The key architectural insight — conditional graph injection — resolves the tension between knowledge graph utility and answer quality dilution, achieving a system that:
- Answers structural queries (doctors, departments, campuses) with graph-sourced authority
- Answers content queries (conditions, treatments, symptoms) with rich document-sourced detail
- Rescues failed queries where vector search returns low-quality results
- Refuses unsafe queries with 100% accuracy across all tested attack vectors
- Handles Dutch medical terminology via SNOMED CT integration and fuzzy matching
The remaining work is engineering (production hardening, monitoring, A/B testing) — not research.
Addendum (March 2026)
Since the research conclusion was written, the system has been deployed to pilot at test.medchat.health.

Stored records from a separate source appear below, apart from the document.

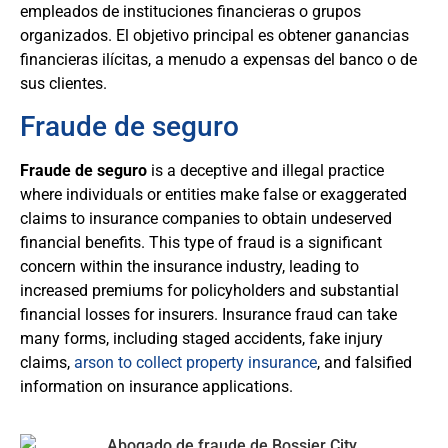
empleados de instituciones financieras o grupos
organizados. El objetivo principal es obtener ganancias
financieras ilícitas, a menudo a expensas del banco o de
sus clientes.
Fraude de seguro
Fraude de seguro
is a deceptive and illegal practice
where individuals or entities make false or exaggerated
claims to insurance companies to obtain undeserved
financial benefits. This type of fraud is a significant
concern within the insurance industry, leading to
increased premiums for policyholders and substantial
financial losses for insurers. Insurance fraud can take
many forms, including staged accidents, fake injury
claims,
arson to collect property insurance
, and falsified
information on insurance applications.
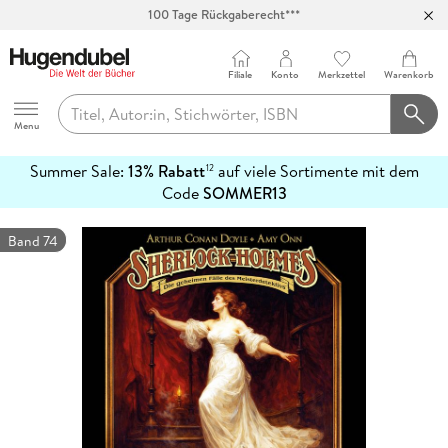
Abholung in über 100 Filialen
Filiale
Konto
Merkzettel
Warenkorb
Hugendubel
Menu
Summer Sale:
13% Rabatt
auf viele Sortimente mit dem
12
mehr
Code
SOMMER13
erfahren
Band 74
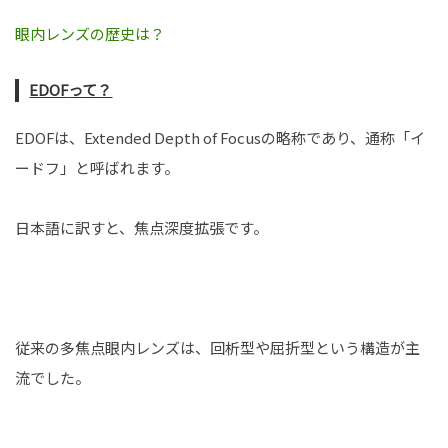
眼内レンズの歴史は？
EDOF
って？
EDOFは、Extended Depth of Focusの略称であり、通称「イ
ードフ」と呼ばれます。
日本語に訳すと、焦点深度拡張です。
従来の多焦点眼内レンズは、回析型や屈折型という構造が主
流でした。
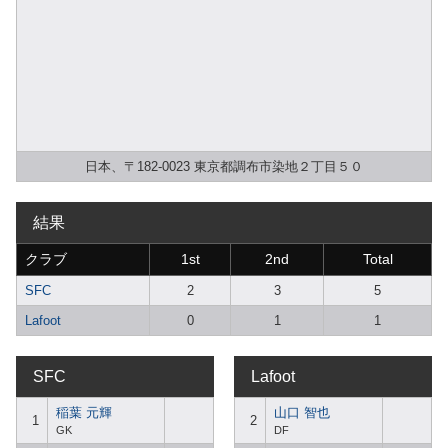
日本、〒182-0023 東京都調布市染地２丁目５０
結果
クラブ
1st
2nd
Total
SFC
2
3
5
Lafoot
0
1
1
SFC
Lafoot
稲葉 元輝
山口 智也
1
2
GK
DF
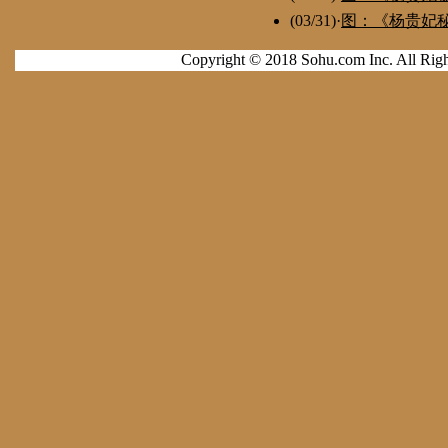
(03/31)
·
图：《杨贵妃秘
Copyright © 2018 Sohu.com Inc. All 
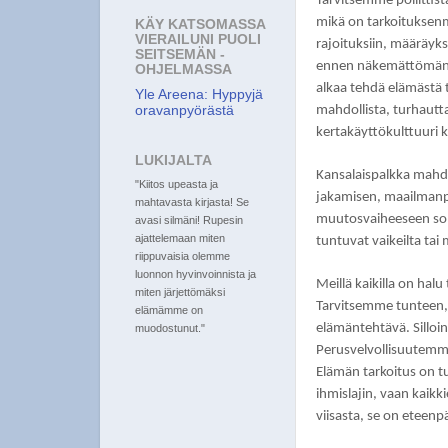
Tarvitsemme poliittist
mikä on tarkoituksenmu
KÄY KATSOMASSA
VIERAILUNI PUOLI
rajoituksiin, määräyks
SEITSEMÄN -
ennen näkemättömän t
OHJELMASSA
alkaa tehdä elämästä to
Yle Areena: Hyppyjä
mahdollista, turhautt
oravanpyörästä
kertakäyttökulttuuri ki
LUKIJALTA
Kansalaispalkka mahdo
"Kiitos upeasta ja
jakamisen, maailmanpa
mahtavasta kirjasta! Se
muutosvaiheeseen sope
avasi silmäni! Rupesin
ajattelemaan miten
tuntuvat vaikeilta tai
riippuvaisia olemme
luonnon hyvinvoinnista ja
Meillä kaikilla on ha
miten järjettömäksi
Tarvitsemme tunteen, e
elämämme on
elämäntehtävä. Silloin 
muodostunut."
Perusvelvollisuutemm
Elämän tarkoitus on t
ihmislajin, vaan kaik
viisasta, se on eteen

Several architectural evolutions have taken place: Neo4j was fully removed and replaced by PostgreSQL-based taxonomy tables (taxonomy_entities, taxonomy_relationships) with the HospitalTaxonomy class, authentication was migrated from custom cookie-based JWT to Keycloak OIDC, and the golden evaluation set was expanded to 271 questions (268 content + 3 cache). The latest pilot evaluation achieves 268/268 (100%) pass rate with faithfulness 0.959 and entity recall 0.902, confirming that the architectural changes preserved and improved upon the research-phase quality baselines.